What I find notably compelling in this composition is its regard and attention to form.
There are nine short movements: 1. Prelude 2. Exaudi 3. Dies Irae 4. Tuba mirum 5. Interlude 6. Rex tremendae 7. Lacrimosa 8. Libera me 9. Postlude. Movements 1, 5, and 9 are instrumental; the others, vocal. The structure, therefore, is 1+3+1+3+1, with the singular movements being three.
The work employs serial technique, which is beyond my knowledge to comment on. But I discern that the Catholic requiem text is abridged into canticles, that is, holy songs of praise that are not of the Psalms. So, structurally, one discerns a brief requiem arranged as nine canticles further arranged as a composite of three multiples of three, organized upon a serial tone row; thus, the integration of four levels of form. Hence, multiplicity within order.

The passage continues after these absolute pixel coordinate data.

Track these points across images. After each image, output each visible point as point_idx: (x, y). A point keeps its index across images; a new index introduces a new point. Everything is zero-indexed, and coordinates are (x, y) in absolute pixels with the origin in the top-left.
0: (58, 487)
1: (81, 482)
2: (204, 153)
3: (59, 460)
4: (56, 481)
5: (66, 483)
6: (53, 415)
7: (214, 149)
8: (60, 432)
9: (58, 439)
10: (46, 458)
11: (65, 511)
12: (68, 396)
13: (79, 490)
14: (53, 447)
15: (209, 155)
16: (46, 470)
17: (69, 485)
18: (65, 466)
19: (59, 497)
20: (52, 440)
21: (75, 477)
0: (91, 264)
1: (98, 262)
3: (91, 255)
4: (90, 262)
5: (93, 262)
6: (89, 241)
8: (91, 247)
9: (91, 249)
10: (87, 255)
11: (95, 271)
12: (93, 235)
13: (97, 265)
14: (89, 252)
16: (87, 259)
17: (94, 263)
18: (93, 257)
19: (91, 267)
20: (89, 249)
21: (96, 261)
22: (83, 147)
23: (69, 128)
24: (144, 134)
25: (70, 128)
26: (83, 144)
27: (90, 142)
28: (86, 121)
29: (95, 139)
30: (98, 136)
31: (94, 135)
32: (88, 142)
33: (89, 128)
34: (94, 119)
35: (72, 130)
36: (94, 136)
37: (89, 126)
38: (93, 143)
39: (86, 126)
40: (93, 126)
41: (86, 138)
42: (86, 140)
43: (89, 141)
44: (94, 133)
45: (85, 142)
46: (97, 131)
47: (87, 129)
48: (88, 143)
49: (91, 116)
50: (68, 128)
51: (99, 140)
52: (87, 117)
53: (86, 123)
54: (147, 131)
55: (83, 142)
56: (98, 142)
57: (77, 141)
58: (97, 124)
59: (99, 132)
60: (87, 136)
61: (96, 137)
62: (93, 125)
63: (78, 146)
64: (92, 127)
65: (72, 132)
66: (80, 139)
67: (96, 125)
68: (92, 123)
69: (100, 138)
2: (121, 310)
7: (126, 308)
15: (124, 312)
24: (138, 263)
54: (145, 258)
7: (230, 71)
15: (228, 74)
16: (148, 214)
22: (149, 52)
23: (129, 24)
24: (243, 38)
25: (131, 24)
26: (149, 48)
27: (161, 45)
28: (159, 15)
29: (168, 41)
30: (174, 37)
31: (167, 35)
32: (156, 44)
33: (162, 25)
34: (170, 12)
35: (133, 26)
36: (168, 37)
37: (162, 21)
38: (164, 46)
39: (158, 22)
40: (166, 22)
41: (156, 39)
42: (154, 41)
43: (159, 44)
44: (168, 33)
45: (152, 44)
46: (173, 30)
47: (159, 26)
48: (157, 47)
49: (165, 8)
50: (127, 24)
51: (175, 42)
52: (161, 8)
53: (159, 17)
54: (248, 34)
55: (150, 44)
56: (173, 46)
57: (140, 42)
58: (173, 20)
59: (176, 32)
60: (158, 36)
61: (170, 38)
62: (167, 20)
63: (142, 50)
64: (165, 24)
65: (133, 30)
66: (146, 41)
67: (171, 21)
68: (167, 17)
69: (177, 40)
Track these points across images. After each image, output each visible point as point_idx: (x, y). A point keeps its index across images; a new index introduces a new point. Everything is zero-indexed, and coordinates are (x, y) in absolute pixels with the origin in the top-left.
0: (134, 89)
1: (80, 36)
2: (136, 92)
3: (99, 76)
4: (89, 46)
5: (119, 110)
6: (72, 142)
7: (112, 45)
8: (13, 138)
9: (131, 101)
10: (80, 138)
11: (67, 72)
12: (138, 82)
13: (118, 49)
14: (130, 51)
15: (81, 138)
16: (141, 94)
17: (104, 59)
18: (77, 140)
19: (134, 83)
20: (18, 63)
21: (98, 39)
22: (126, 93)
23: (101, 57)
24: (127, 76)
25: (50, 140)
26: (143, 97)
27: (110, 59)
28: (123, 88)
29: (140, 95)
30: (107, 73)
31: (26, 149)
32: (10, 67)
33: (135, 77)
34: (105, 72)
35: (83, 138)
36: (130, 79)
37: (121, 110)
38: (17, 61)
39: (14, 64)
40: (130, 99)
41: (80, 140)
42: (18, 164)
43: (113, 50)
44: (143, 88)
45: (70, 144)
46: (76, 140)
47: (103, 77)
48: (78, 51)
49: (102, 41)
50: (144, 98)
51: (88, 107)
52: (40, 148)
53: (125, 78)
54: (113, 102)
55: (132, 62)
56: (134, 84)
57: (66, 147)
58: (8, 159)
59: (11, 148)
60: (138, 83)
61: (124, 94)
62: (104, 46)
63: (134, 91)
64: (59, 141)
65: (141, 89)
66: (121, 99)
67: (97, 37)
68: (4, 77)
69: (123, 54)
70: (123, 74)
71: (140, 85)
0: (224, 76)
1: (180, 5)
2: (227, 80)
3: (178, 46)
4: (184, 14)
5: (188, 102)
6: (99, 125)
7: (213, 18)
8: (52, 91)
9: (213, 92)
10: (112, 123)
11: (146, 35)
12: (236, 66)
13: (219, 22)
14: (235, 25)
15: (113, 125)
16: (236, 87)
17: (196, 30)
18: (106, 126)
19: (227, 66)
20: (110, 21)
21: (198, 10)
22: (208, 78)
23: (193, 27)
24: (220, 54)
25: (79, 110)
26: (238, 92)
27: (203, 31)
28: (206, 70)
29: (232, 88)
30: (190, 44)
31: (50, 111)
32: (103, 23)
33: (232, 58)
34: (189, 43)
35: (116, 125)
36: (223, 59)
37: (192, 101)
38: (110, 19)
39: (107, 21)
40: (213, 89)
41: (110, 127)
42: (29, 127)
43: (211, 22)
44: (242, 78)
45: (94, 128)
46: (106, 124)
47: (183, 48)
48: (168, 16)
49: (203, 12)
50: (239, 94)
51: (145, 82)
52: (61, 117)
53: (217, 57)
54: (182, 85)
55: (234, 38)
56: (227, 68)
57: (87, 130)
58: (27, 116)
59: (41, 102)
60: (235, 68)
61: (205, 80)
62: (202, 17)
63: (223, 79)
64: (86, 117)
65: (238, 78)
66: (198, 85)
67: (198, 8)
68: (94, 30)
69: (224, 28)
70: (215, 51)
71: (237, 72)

This respect of form is further impressed upon the listener by the vocal imitation of the convention of the sounding trumpet in the Tuba mirum; the acknowledgement of the tradition of a solo alto voice in the Lacrimosa; the inspiration of rather than emulating the beatific approach of the singular soul to paradise, of the employing of chatter, as if the supplication were universal, in the Libera me; and, the sounding of welcoming bells to invoke and merge with the sounding of the call of the horn from the spiritual gates in the final ascent to what lies beyond, in the postlude.